Ma chère Sœur. Comme Diestel aura l'honneur de vous rendre cette lettre en main propre, je vous épargnerai la peine de déchiffrer. Je vous envoie en même temps la copie d'une relation de Pétersbourg, où j'ai trouvé tant de bonnes choses, un raisonnement si simple et si vraisemblable, que j'aurais cru négliger quelque chose, si je ne vous l'avais pas communiquée. J'ai lu avec bien du plaisir, par votre chiffre du 13, que vous comprenez les conséquences qu'il y aurait à faire dans les circonstances présentes des démarches pour le changement du gouvernement. Tout l'art de la politique, ma très chère Sœur, consiste à plier ses desseins aux conjonctures, à l'emporter de haute lutte dans un temps et à temporiser dans un autre.

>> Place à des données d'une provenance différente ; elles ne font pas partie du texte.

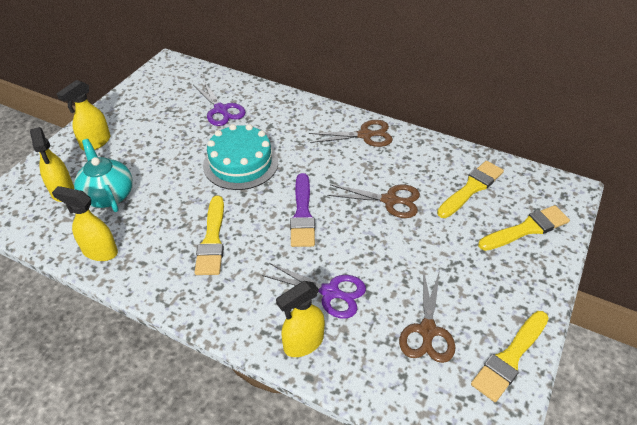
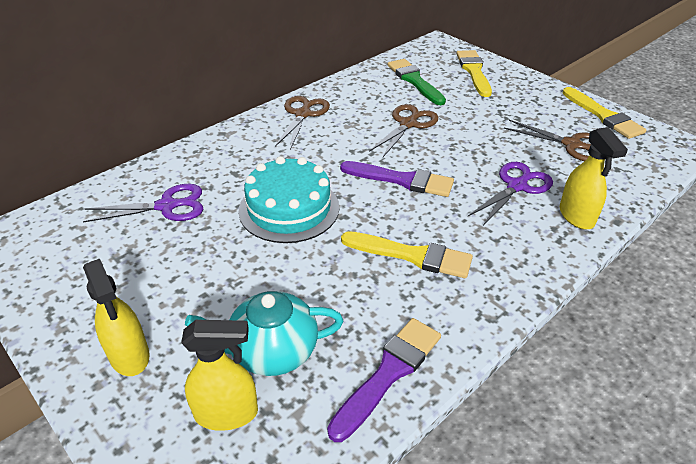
camera: 70 degrees left, 5 degrees down
yellow spray bottle [52,186,118,261] -> purple brush [327,318,441,442]
yellow brush [437,161,504,218] -> green brush [387,59,446,105]

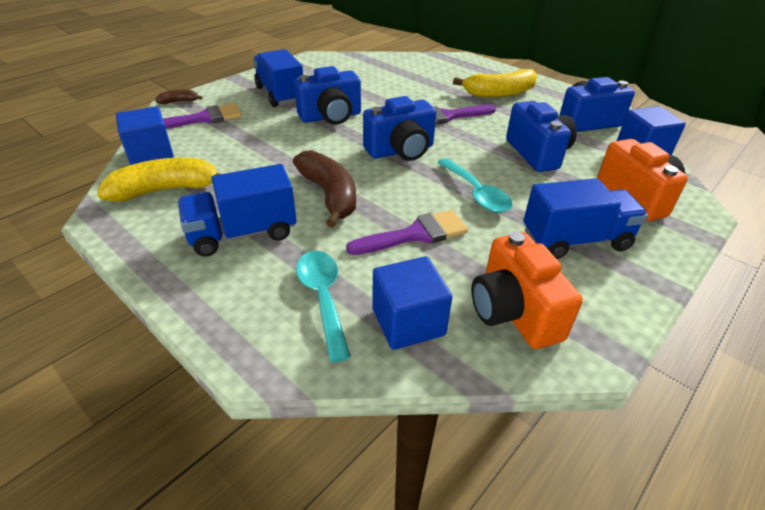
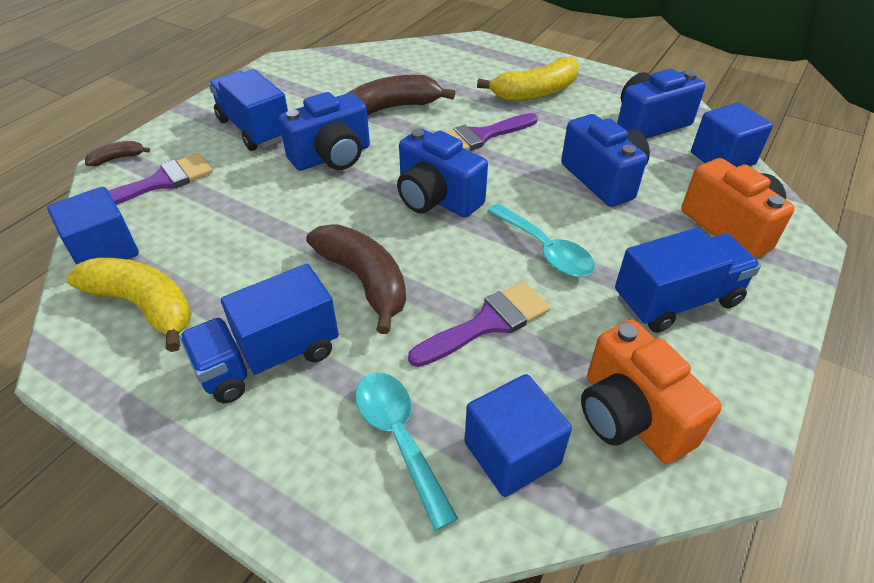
camera: 10 degrees left, 5 degrees up
yellow banana [97,158,220,202] -> yellow banana turned 60 degrees clockwise [66,258,192,352]
blue camera [363,96,436,161] -> blue camera turned 75 degrees clockwise [397,129,488,217]
none -> brown banana [348,75,455,116]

Il faut avouer que la situation présente de l'Europe ne favorise aucunement vos desseins. Quant à la France, elle est si sensible sur l'article de la paix qu'elle vient de faire, qu'il faut ménager sa délicatesse sur cet article autant qu'il est possible. Si cette puissance a négligé les intérêts de la Suède, c'est qu'elle ne pense qu'aux siens, et c'a toujours été la politique de la France de se servir de ses alliés pour parvenir à ses fins, de les flatter dans les besoins, et de les négliger tout-à-fait lorsqu'elle a cru ne pouvoir plus s'en servir. Si vous comptez sur un secours quelconque de ce côté-la, vous vous tromperez sûrement.

Pour ce qui regarde la Porte, il faudra, ce me semble, voir premièrement quel effet y produira le changement qui vient d'y arriver.1 J'ai ouï dire de beaucoup de personnes que les grands déserts qui séparent les Turcs et les Russes, faisaient, pour ainsi dire, des barrières qu'aucun de ces peuples ne peuvent franchir sans y trouver leur ruine. Un Mufti, un Grand-Visir peut être bien intentionné pour la Suède, mais il n'en suit pas qu'il entreprenne tout de suite une guerre en sa faveur.

Ces deux alliés, comme vous voyez, ne vous seront pas fort utiles.

Pour ce qui est de la reine de Hongrie, elle ne pense qu'à se faire un parti dans l'Empire, à affermir la couronne impériale dans sa maison, et à réformer ses finances, et dans les affaires du Nord la Russie a dessein de s'en servir comme d'un contrepoids pour me tenir en équilibre. Ce qu'il y a de plus dangereux dans le moment présent pour la Suède, c'est la Russie et le Danemark; ce sont deux dangereux voisins et qui, l'entamant des deux côtés, viendraient probablement à bout de la réduire. Il faut être attentif à toutes leurs démarches, ne les point mépriser, et faire bonne contenance au dehors, et, du reste, attendre tout des conjonctures.



1 Es hatte sich das Gerücht von dem Sturze des Grossveziers Abdullah Pascha durch einen Janitscharenaufstand und seiner Ersetzung durch den Janitscharen-Aga verbreitet.